Collected data
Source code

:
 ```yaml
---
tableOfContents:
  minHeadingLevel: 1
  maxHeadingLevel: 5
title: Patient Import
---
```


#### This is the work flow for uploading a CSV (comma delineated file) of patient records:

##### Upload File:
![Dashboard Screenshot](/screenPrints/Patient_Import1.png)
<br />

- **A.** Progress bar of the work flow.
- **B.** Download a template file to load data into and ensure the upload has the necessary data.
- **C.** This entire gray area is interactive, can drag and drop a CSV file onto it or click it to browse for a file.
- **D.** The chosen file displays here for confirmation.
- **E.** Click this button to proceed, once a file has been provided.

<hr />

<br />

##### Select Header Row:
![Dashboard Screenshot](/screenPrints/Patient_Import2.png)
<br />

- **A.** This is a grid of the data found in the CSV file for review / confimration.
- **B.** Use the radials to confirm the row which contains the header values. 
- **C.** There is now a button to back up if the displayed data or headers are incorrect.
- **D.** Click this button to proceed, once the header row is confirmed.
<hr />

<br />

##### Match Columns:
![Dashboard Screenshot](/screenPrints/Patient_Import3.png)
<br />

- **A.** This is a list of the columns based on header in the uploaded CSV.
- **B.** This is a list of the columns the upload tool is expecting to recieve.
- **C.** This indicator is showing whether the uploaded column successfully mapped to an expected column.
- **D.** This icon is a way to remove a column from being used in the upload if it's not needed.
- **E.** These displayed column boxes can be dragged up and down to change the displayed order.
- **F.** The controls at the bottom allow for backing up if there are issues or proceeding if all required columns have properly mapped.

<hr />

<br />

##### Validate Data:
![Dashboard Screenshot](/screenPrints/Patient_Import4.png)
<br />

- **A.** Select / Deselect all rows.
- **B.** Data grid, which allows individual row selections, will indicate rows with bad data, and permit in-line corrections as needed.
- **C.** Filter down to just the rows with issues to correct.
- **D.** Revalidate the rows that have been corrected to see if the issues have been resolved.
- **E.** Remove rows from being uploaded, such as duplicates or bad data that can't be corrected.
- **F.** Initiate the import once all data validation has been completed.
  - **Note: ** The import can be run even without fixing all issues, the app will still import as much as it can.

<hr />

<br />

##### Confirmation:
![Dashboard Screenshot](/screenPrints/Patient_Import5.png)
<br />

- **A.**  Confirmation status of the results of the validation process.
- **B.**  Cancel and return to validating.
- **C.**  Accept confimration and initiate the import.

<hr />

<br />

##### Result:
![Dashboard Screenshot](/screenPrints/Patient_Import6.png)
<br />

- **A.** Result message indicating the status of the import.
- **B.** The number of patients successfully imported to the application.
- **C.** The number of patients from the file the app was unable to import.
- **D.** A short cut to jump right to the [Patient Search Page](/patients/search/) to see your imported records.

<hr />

- [Directions for this task] Extract, please, the lines from the start of the entries above through the one with "- **C.** There", both included, reproducing each exactly and adding nothing.

- [Answer to the problem]
Source code

:
 ```yaml
---
tableOfContents:
  minHeadingLevel: 1
  maxHeadingLevel: 5
title: Patient Import
---
```


#### This is the work flow for uploading a CSV (comma delineated file) of patient records:

##### Upload File:
![Dashboard Screenshot](/screenPrints/Patient_Import1.png)
<br />

- **A.** Progress bar of the work flow.
- **B.** Download a template file to load data into and ensure the upload has the necessary data.
- **C.** This entire gray area is interactive, can drag and drop a CSV file onto it or click it to browse for a file.
- **D.** The chosen file displays here for confirmation.
- **E.** Click this button to proceed, once a file has been provided.

<hr />

<br />

##### Select Header Row:
![Dashboard Screenshot](/screenPrints/Patient_Import2.png)
<br />

- **A.** This is a grid of the data found in the CSV file for review / confimration.
- **B.** Use the radials to confirm the row which contains the header values. 
- **C.** There is now a button to back up if the displayed data or headers are incorrect.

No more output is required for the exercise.